The Earth Bank of Codes, a digital platform to map out the genetic sequences of biological diversity in key terrestrial and maritime biomes, works on registering assets on blockchain recording the origin of the resource as well as the rights and obligations associated with its utilization. Once the value is created through products and services derived from bio-inspired innovations, benefits can be shared via smart contracts with the resource providers which will contribute to the conservation and the sustainable use of biodiversity (Earth Bank of Codes, 2018). To fight deforestation in the Amazon, GainForest empowers donors and caretakers to protect the rainforest through smart contracts. The way it works is that volunteer caretakers commit to ensuring that a forest patch is protected from deforestation and stake a voluntary amount which they can claim back in addition to a reward after the conservation period is over (Murtaza, 2019).

8 Concluding Remarks and Discussions

Blockchain can be visualized as this cryptographic book of truth upon which robust foundations of trust can be built. Coping with relentless technological advances is not an easy task, riding the wave of disruptive innovations such as the blockchain technology can be illustrated with climbing a mudslide raging down the mountain. More research is required to assess the true extent to which development workers ability to transform the promising potential of blockchain-backed solutions into tangible development results beyond the hype.

With blockchain experiments demonstrating disruptive solutions, the surge in recent years looking into an increasingly diversified pool of use cases to rethink a wide array of applications across the SDGs, combined with the progressive removal of some of the key barriers slowing its adoption at scale, are all encouraging signs of its maturation. Despite all the existing challenges and those yet to come, we can argue that the blockchain technology made it to the much-cherished pool of game-changers that have the power to disrupt our ways of thinking, those have undeniably become the tools for today’s and tomorrow’s business as unusual. Nevertheless, it is very important to distinguish between those cases where blockchain can deliver tangible value and stay away from unnecessary investments amounting to “blockchain washing”.

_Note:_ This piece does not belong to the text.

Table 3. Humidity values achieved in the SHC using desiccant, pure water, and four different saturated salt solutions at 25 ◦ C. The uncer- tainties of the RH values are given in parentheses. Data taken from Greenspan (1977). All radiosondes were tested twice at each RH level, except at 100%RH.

The blockchain technology has a tremendous potential to disrupt traditional ways in which we used to do development towards achieving the Sustainable Development Goals by 2030 but there are caveats. When use cases are properly chosen, adequately designed, and implemented, blockchain can deliver its promises beyond the hype mainly by restoring trust and enabling efficiencies. As blockchain is peaking, project managers and development practitioners down the road should anticipate the slow but steady emergence of disruptive new business models, to deliver sustainable development results by moving from log frames to acceleration labs, and from aggregate expertise to disruptive co-creation.

Within the development community, there is a clear need to reboot our expectations in terms of what can be done with and without blockchain technology. The tendency to ride the wave of the blockchain hype under all circumstances without prior due diligence is not the right path forward and can be even detrimental to the very concept of aid effectiveness. The critical starting point for development practitioners would be to build rational use cases for blockchain to solve specific development challenges taking into consideration the variety of contexts in which such solutions are needed.

By weighing the tangible benefits expected from a blockchain-backed solution against the extra cost attributed to the additional complexity inherent to the blockchain technology, development workers can seek meaningful tradeoffs and create promising use cases to unlock the truly transformational potential of blockchain as an SDG accelerator that can truly disrupt the way we do development.

As we are heading towards the uncharted territories of the new normal in the aftermath of COVID-19, whatever this will entail for the global order in an increasingly multipolar world, trust is in rare supply more than ever before. The alternative to a system prone to failure could be to replace blind trust by a trustless ecosystem where transactions are fast, secure, verifiable through an audit trail, and cost-efficient.